Statins extended their hypocholestremic effect to show a promising anticancer activity. Hepatocellular carcinoma (HCC), the third common cause of cancer-related death, responded positively to statins. Some in-vitro studies reveal the rosuvastatin antitumor effect, but barely in-vivo studies. Hence, we evaluated the antitumor potential of rosuvastatin in a HCC model, the possible signaling cues involved, and whether it augments the dasatinib anticancer effect.Method:
For the in-vitro study, the IC50 and the combination (CI)/dose reduction (DRI) indices were determined for HCC cell line (HepG2) treated with dasatinib and/or rosuvastatin. For the in-vivo study, mice with diethylnitrosamine-induced HCC were treated for 21 days with dasatinib and/or rosuvastatin (10 and 20 mg/kg, respectively).

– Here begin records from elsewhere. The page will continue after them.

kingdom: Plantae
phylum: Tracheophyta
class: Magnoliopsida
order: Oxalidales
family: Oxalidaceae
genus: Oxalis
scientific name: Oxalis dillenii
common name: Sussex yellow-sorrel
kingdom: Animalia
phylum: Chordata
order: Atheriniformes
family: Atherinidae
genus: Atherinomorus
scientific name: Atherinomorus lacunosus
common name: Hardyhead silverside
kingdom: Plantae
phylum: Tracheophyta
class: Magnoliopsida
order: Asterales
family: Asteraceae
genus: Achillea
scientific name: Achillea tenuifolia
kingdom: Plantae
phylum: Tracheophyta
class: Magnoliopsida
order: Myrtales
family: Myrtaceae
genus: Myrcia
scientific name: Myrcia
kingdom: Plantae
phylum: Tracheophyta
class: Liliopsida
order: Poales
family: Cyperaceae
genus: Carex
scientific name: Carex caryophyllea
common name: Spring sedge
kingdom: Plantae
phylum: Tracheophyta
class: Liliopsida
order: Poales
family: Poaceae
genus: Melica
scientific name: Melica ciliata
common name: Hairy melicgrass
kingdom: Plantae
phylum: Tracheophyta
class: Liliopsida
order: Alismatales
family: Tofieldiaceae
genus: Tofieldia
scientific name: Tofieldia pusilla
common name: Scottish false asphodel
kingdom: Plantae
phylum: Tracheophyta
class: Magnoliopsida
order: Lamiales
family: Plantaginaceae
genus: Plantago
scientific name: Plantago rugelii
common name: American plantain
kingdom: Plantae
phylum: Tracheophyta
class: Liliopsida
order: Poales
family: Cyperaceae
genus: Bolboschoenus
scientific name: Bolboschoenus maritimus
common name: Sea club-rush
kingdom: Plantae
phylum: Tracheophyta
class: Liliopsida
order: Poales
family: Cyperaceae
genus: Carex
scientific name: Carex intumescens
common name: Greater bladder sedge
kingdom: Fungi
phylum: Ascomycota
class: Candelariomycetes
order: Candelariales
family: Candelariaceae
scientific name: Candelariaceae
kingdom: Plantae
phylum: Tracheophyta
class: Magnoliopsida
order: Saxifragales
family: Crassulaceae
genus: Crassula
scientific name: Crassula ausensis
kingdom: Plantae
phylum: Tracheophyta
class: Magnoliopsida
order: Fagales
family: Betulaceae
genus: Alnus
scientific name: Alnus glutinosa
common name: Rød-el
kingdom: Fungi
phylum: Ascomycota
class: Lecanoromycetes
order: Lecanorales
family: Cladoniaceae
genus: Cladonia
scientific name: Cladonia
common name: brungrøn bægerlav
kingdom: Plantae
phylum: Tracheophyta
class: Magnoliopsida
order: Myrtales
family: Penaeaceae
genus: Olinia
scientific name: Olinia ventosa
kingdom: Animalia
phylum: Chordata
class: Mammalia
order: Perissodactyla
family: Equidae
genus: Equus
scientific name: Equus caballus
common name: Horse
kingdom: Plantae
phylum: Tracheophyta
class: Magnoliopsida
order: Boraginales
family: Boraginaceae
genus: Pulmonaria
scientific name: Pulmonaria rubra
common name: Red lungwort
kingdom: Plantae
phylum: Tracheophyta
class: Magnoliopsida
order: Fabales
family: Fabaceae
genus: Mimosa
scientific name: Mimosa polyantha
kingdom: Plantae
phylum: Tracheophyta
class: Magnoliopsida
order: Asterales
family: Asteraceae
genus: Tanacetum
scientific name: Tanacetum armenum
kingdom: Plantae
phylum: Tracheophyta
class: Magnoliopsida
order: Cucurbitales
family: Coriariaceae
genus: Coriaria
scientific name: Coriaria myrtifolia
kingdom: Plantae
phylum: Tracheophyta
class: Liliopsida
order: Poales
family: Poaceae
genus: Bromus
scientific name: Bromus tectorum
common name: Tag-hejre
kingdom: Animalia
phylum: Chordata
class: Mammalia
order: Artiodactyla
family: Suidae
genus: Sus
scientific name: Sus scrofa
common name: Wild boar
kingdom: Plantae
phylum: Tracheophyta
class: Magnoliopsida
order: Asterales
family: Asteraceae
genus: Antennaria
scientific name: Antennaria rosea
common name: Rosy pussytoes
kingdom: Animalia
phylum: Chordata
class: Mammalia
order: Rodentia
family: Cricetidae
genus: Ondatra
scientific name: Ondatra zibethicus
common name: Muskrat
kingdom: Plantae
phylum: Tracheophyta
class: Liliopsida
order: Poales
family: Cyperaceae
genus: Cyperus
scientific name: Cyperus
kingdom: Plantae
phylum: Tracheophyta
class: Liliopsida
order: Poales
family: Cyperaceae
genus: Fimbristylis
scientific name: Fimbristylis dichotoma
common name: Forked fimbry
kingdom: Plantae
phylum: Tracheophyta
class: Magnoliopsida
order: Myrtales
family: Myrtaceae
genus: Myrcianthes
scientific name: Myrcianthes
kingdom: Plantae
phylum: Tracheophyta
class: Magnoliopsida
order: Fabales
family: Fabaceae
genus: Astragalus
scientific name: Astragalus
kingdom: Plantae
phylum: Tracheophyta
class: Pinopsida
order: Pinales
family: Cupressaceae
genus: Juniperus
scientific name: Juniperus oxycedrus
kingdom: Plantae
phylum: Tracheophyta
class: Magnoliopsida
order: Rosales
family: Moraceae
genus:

The p-focal adhesion kinase/p-rous sarcoma oncogene cellular homolog (p-FAK/p-Src) cascade and its downstream molecules were assessed.Results:
The in-vitro study confirmed the synergistic effect of rosuvastatin with dasatinib, which entailed the in-vivo results. The two drugs decreased the p-FAK/p-Src cue along with p-Ras/c-Raf, p-STAT-3, and p-Akt levels to enhance apoptosis by an increase in caspase-3 level and a decline in survivin level. Additionally, they inhibited HGF, VEGF, and the MMP-9. Moreover, the different treatments downregulated the expression of proliferative cell nuclear antigen (PCNA) and Ki-67. The best effect was mediated by the combination regimen that surpassed the effect of either drug alone.Conclusion:
Our results highlighted some of the signals involved in rosuvastatin antitumor effect and nominate it as an adds-on therapy with dasatinib to yield a better effect in HCC through inhibiting the FAK/Src cascade.